The most exciting phrase in science is not “Eureka” but “That’s funny.”
Isaac Asimov
An AI that constantly interacts with humans and learns how humans interact with each other can develop its own human-like sense of humor.
What’s humor?
Humor is combination of wit and wisdom. The wit is to perceive the possibility of humor and the wisdom is to act on it at the opportune time.
As they say “Knowledge is knowing that a tomato is a fruit, but wisdom is knowing not to put it in a fruit salad.”
What’s a joke?
A joke is a series of events that leads to an inherent contradiction of perspectives.
Immanuel Kant said “in everything that is to excite a lively convulsive laugh there must be something absurd.”
Blaise Pascal defined comedy as “the surprising disproportion between what one expects and what one sees.”
We don't yet have a single accepted theory of humor. The most popular one is the The Incongruity Theory that says a joke is a setup followed by an unexpected or bizarre incongruous.
Jokes are also a function of culture and time. Jokes do not travel well across cultures. What was funny yesterday might be plain boring today.
What’s a language model?
A language model is an approximation of all that we can say in that language.
The goal of a language model is to learn the tacit knowledge of how humans combine words in different contexts. It learns from a corpus of text.
The generative pre-trained transformer (GPT), developed by OpenAI, is a language model that’s trained on almost all of the text on the web.
GPT-3 assigns a probability to every possible word sequence in English, and so, for a given prompt, suggests (or predicts) the words that are most likely to come next.
GPT-3 often comes up with sentences that are original and fun, even though the model isn't explicitly trained for humor.
When the goal is humor, GPT-3 can be tweaked to use predictability and occasional surprise.
Building a language model with a sense of humor
When a language model is trained on text that also contains jokes, it’s possible that the model learns to regurgitate those jokes with minor variations.
For example, we could tag all the jokes in the training data and then train the model to invent new jokes.
Tagging jokes in a corpus of text might seem like a Herculean task, but we can simply write a generator adversarial networks (GANs) to do it for us.
The GAN needs two distinct models:
- Wit: A domain model to understand the text using dictionaries, ontologies, encyclopedias, and so on.
- Wisdom: A metamodel to understand the broader context of that text that's tacit and difficult to pin down in rules.
Building a witty AI assistant
With more interaction, humans and AI develop a bonding of familiarity and trust. As this bonding gets deeper, the AI can explore further from its core layer to try to be more funny.
AI can show off what it knows with an air of humorous superiority. AI that replies in a slightly condescending tone as it psychoanalyzes a human’s use of a specific word or phrase can be pretty funny.

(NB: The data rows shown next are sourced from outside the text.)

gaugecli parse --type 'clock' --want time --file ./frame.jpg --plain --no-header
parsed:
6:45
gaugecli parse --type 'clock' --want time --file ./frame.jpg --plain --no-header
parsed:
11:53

Gentle mockery and self-deprecation can foster intimacy when used knowingly by humans and AI alike.
For example, in the 2014 movie Interstellar, a robot named TARS is a trash talker. Although TARS is fictional, it breaks the notion that AI is a humorless machine that's too stiff to be funny.
Types of humor
Knock-knock who’s there?
The knock-knock jokes can be an initial template for AI to generate jokes.

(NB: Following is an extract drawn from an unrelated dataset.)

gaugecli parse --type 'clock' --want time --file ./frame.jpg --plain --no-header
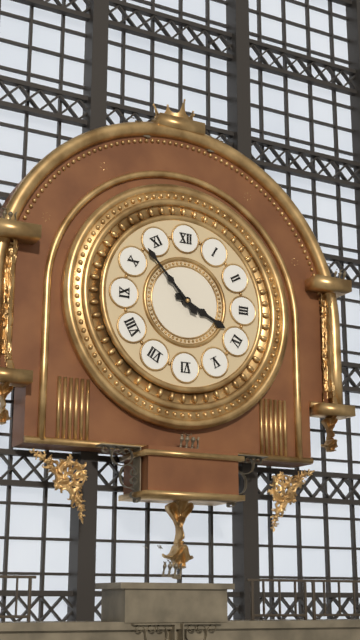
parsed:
3:53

An AI model can figure out the structure of a knock-knock joke and can produce new ones.
Knock-knock? Who’s there?
One of AI’s efforts curated by a human
Water.
Water who?
Water you doing tonight?
Joking computer
@jokingcomputer is a Twitter bot that generates jokes.
A robot walks into a bar. “What can I get you?” asks the bartender.
@jokingcomputer
“I need something to loosen me up,” says the robot.
So the bartender serves him a screwdriver.
Quantifying humor
Humor is not a quality that we can measure directly.
It might be possible to build an AI model that can quantify the many aspects that make one joke more humorous than another.
Conclusion
The purpose of building an AI with a sense of humor is not to deprive human comics of their jobs but to make AI more like us, so they can laugh at what we laugh at and better understand what we think and feel.
Humor is perhaps the last frontier for AI.
Personal assistants like Siri and Alexa are famously lacking in humor. A playful AI can deliver more truths to us.